Я удивился Машеньке. И было чему удивляться. Она совершила подвиг, маленькая киевлянка, и не ведала об этом.

Наверное, в эту минуту я очень внимательно посмотрел на нее, и она смутилась.

Ее шинель была пробита пулей и на груди, и лишь сейчас она заметила эту восьмую прореху. Поспешно прикрыв ее рукой, она повторила чуть слышно:

— Вот беда… Штопки на целый вечер…

За время войны я видел много трогательных сцен, однако, пожалуй, впервые я был так глубоко тронут всем обликом этой девочки на переднем крае, смущенной и опечаленной тем, что не успела заштопать пробитую фашистскими пулями шинель.

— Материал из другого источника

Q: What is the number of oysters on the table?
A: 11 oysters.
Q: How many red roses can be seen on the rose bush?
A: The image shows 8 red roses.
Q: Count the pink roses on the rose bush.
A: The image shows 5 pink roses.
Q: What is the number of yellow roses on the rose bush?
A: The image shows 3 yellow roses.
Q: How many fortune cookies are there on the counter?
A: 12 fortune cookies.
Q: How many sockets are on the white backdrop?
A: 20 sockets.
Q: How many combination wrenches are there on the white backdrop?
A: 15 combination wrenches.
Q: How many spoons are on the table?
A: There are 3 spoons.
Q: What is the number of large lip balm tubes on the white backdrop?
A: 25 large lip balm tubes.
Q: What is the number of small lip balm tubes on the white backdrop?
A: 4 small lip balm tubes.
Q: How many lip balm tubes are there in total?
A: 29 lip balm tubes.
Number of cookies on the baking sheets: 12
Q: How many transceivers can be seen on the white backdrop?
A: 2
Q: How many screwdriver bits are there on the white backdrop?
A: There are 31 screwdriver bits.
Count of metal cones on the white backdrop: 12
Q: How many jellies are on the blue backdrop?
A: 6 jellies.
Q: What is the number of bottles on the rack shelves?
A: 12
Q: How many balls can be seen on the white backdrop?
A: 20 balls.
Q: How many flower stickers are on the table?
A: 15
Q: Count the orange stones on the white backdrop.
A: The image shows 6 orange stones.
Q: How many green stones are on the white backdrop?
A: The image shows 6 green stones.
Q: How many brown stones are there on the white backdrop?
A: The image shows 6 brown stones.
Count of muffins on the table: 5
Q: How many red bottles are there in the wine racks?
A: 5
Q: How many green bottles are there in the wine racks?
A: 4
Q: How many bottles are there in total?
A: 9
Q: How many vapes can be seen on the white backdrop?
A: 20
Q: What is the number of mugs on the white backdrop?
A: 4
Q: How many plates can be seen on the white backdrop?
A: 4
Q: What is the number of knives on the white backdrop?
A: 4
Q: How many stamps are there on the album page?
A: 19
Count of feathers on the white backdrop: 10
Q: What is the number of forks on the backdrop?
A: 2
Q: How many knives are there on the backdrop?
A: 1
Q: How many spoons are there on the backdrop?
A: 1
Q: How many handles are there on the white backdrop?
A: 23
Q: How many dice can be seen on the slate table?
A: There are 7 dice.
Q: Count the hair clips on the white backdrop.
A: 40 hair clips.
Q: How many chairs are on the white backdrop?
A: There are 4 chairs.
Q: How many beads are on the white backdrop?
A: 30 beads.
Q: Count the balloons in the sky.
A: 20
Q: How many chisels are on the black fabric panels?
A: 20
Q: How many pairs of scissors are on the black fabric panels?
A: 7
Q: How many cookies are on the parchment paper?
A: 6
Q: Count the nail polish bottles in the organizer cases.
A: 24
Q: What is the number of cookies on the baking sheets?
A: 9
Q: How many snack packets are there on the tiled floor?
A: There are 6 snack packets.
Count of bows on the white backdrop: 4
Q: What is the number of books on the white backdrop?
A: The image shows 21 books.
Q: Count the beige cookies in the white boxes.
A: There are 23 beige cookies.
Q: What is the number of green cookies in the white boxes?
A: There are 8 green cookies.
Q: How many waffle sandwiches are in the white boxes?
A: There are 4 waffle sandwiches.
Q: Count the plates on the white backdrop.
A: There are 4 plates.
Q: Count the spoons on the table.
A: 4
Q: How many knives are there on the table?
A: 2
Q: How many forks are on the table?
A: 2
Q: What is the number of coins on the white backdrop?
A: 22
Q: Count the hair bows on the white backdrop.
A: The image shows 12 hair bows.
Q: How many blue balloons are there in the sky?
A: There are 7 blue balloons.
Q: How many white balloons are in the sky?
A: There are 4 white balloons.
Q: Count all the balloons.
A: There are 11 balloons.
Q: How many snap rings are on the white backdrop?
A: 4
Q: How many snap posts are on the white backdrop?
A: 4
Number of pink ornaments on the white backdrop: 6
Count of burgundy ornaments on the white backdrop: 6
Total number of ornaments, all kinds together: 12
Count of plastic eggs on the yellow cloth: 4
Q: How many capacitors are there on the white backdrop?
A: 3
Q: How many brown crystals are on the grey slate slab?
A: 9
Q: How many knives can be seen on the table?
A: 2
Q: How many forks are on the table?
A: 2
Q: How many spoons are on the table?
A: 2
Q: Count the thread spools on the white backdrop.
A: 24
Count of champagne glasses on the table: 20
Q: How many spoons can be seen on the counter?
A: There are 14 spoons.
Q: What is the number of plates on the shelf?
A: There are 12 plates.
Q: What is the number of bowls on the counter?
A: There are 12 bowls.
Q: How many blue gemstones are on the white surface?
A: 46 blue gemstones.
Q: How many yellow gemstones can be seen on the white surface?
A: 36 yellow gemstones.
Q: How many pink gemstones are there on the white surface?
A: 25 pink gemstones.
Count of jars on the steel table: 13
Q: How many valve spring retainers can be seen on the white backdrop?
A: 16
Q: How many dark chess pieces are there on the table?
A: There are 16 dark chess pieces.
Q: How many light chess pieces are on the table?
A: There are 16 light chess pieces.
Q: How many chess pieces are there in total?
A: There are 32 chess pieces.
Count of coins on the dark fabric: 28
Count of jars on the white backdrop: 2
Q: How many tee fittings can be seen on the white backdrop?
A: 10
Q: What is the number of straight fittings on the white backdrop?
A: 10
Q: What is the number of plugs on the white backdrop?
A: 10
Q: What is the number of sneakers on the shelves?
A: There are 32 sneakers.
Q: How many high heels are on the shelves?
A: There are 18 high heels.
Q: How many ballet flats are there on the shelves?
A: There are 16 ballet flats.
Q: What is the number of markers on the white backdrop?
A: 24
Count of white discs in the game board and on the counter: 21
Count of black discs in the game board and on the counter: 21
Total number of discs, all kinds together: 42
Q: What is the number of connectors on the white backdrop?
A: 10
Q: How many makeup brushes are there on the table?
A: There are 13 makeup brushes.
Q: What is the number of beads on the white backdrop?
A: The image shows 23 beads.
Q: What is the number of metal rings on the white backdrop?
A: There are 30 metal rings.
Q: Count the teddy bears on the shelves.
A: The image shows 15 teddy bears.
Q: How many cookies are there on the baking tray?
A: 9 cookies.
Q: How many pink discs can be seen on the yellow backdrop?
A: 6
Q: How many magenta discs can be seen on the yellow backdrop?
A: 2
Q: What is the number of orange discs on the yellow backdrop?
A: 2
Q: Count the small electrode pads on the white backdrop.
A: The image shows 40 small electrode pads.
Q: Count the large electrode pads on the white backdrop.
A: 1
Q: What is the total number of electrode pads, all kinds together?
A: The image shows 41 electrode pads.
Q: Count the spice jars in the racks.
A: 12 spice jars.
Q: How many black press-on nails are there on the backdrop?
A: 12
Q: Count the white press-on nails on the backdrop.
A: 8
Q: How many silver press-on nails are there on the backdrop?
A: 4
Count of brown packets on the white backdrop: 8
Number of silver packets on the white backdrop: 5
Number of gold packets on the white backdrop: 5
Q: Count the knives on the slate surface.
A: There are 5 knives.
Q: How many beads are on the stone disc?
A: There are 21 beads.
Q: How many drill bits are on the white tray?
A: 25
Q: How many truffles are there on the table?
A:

— Спасибо тебе, Машенька из Мышеловки, — сказал я. — Спасибо, родная, что идешь ты с нами трудной этой военной дорогой. Спасибо за наших раненых воинов, которых ты спасла. Родина и твой родной Киев не забудут твоей отваги и твоей сердечной доброты, славная девочка наша, дочь бригады…

В тот же день я подписал реляцию о награждении орденами пулеметчика Иванова и санитарки Марии Боровиченко.